* **Provided text**:
********
The trial aimed to investigate the effectiveness of exogenous melatonin as an adjuvant to pregabalin for relief of pain in patients suffering from painful diabetic neuropathy (PDN).

Patients and methods

This randomized, double-blind, placebo-controlled trial was carried out between October 2019 and December 2020 in an outpatient specialty clinic in Iran. One-hundred-three type 2 diabetic patients suffering from PDN were randomized into either the melatonin group (n = 52) or the placebo group (n = 51). Besides pregabalin at a dose of 150 mg per day, patients started with melatonin or an identical placebo, at a dose of 3 mg/day at bedtime for 1 week, which was augmented to 6 mg/day for further 7 weeks. The primary outcomes were changes in mean NRS (numerical rating scale) pain score from baseline to endpoint and responder rate (patients with a reduction of 50% and higher in average pain score compared with baseline). Secondary endpoints were changes in mean NRS pain-related sleep-interference score, overall improvement evaluated by Patient and Clinical Global Impressions of Change (PGIC, CGIC), and impact of the intervention on patient’s Health-related quality of life (QOL). All analyses were conducted on an Intention-to-Treat (ITT) analysis data set.
********
* **Extracted records**:
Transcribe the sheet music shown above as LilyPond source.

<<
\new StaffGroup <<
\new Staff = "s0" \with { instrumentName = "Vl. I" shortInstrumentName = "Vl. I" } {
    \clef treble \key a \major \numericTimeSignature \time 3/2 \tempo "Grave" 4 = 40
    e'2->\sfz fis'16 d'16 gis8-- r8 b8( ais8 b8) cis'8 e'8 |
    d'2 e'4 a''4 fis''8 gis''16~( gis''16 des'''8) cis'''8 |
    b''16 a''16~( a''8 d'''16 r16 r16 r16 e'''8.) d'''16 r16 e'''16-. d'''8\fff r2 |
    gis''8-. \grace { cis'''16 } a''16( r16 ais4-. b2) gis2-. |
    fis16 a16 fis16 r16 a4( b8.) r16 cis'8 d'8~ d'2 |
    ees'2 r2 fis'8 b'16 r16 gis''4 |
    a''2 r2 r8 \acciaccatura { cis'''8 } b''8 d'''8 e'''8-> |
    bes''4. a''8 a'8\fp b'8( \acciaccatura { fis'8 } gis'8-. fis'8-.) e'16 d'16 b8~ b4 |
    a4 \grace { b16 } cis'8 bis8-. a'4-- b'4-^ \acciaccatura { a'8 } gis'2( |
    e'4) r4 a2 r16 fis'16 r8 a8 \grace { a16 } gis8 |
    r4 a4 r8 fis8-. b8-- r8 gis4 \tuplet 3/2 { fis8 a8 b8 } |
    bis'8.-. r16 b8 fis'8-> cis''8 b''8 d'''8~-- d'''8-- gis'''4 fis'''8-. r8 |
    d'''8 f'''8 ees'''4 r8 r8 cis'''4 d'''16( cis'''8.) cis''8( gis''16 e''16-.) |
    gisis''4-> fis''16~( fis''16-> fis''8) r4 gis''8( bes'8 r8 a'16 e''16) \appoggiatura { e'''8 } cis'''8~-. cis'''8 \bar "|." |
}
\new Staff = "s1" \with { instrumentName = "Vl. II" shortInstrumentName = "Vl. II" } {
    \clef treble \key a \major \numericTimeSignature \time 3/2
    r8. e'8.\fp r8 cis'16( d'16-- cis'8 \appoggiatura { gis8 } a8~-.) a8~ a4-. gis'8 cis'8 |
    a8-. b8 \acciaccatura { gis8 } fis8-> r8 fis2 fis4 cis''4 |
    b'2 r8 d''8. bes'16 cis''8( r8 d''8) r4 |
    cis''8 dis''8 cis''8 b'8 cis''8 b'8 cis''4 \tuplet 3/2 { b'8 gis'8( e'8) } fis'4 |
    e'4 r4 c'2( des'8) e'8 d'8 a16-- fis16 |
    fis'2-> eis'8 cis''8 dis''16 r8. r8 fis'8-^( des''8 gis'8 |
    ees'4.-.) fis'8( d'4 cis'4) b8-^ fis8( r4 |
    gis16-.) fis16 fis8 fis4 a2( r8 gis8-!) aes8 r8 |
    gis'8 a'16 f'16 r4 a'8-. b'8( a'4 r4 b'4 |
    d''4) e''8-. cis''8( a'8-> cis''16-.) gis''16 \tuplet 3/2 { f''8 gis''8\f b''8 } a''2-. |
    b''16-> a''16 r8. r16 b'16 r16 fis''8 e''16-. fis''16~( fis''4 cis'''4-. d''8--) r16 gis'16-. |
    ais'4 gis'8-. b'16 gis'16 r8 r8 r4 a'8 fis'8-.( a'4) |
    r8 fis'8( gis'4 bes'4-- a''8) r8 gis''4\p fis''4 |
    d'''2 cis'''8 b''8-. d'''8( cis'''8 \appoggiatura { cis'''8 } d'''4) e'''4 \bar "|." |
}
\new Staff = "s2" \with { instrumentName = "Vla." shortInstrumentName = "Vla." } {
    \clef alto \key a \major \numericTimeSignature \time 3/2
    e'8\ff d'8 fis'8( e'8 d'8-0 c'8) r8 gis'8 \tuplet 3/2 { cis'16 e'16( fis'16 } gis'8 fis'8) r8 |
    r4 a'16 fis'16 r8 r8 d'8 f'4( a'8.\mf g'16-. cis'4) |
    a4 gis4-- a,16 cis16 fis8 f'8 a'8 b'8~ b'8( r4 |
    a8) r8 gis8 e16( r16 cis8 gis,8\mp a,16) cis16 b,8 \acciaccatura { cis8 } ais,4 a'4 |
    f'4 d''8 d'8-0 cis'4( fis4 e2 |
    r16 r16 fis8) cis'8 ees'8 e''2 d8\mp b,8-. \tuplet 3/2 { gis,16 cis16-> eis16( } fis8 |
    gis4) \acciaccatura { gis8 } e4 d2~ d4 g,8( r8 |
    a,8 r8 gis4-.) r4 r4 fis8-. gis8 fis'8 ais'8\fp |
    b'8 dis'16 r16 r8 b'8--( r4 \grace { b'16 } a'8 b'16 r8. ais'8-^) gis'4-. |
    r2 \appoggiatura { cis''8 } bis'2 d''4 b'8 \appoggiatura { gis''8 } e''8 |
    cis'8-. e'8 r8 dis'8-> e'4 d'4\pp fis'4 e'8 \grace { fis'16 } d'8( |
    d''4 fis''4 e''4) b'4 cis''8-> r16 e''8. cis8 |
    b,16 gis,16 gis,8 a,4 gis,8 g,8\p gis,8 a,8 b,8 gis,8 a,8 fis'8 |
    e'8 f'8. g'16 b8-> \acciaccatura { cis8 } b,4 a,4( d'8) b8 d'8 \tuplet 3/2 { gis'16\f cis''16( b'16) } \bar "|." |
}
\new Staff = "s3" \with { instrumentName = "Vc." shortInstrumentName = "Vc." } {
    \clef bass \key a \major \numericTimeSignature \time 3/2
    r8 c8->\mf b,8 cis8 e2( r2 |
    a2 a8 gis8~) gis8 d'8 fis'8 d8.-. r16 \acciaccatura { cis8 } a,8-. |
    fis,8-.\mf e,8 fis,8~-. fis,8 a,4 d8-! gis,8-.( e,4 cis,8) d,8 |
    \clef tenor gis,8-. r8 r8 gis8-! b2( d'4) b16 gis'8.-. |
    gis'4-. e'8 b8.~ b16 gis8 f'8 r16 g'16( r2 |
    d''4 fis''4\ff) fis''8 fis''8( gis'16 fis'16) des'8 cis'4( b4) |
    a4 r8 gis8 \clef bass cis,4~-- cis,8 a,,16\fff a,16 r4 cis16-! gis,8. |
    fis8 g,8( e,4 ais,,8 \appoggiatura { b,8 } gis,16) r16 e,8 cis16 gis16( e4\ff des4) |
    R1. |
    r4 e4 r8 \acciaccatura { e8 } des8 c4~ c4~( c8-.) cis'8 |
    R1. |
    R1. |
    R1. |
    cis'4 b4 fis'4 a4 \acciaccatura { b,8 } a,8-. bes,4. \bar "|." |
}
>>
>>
********
* **Activity list**:
#1 Output the passage of the trial abstract that begins with the words containing "The trial aimed" and ends with "diabetic neuropathy (PDN).".
#2 List every abbreviation that the trial abstract introduces in parentheses.
#3 Take the trial abstract further, starting after its final sentence.
The entries are material separate from the trial abstract.

* **Replies**:
#1
The trial aimed to investigate the effectiveness of exogenous melatonin as an adjuvant to pregabalin for relief of pain in patients suffering from painful diabetic neuropathy (PDN).

#2
PDN
NRS
PGIC
CGIC
QOL
ITT

#3
Results

At the study endpoint, treatment with melatonin resulted in a considerably higher reduction in the mean NRS pain score in comparison with placebo (4.2 ± 1.83 vs. 2.9 ± 1.56; P-value < 0.001). In terms of treatment responders, a greater proportion of melatonin-treated patients satisfied the responder criterion than placebo-treated patients (63.5% vs. 43.1%). Melatonin also reduced pain-related sleep interference scores more than did placebo (3.38 ± 1.49 vs. 2.25 ± 1.26; P-value < 0.001). Further, at the endpoint, more improvement was also seen in terms of PGIC, CGIC, and Health-related QOL in patients treated with melatonin than placebo. Melatonin was also well tolerated.

Conclusion

The present results showed that melatonin as an adjunct therapy to pregabalin might be helpful for use in patients with PDN. However, confirmation of these results requires further studies.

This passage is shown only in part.